M2 macrophage polarization by flAcrp is dependent on AMPK in Kupffer cells from ethanol- and pair-fed rats. Kupffer cells isolated from ethanol- and pair-fed rats were transfected or not with 100 nm of AMPK siRNA or scrambled siRNA and then cultured with or without 45 nm flAcrp for 18 h.

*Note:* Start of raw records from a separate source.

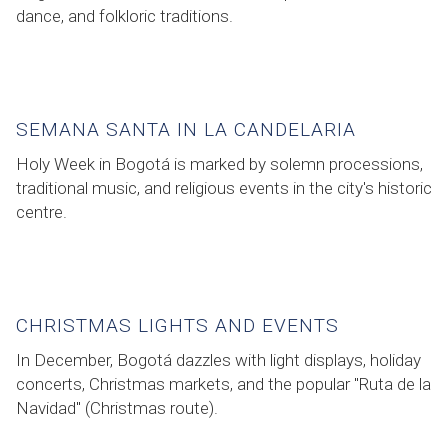
dance, and folkloric traditions.
SEMANA SANTA IN LA CANDELARIA
Holy Week in Bogotá is marked by solemn processions,
traditional music, and religious events in the city's historic
centre.
CHRISTMAS LIGHTS AND EVENTS
In December, Bogotá dazzles with light displays, holiday
concerts, Christmas markets, and the popular "Ruta de la
Navidad" (Christmas route).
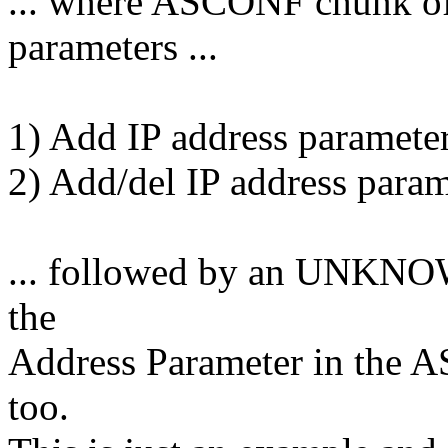
... where ASCONF chunk of
parameters ...
1) Add IP address parameter
2) Add/del IP address param
... followed by an UNKNOW
the
Address Parameter in the 
too.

Arg-1 and 18 S mRNA measured by qRT-PCR. n = 4, values with different superscripts (a–d) within each treatment group are significantly different from each other (p < 0.05).

FIGURE 9.

Differential effects of gAcrp and flAcrp on expression of PPARs and oxidative phosphorylation genes in RAW264.7 macrophages. RAW264.7 macrophages were treated either without or with 45 nm gAcrp or flAcrp for 18 h, and expression of PPARδ, PPARγ, medium chain acyl-CoA dehydrogenase (MCAD), and acyl-CoA oxidase (AOX) was measured by qRT-PCR. mRNA of interest was normalized to 18 S mRNA. n = 4. + indicates p < 0.05 compared with cells not treated with adiponectin.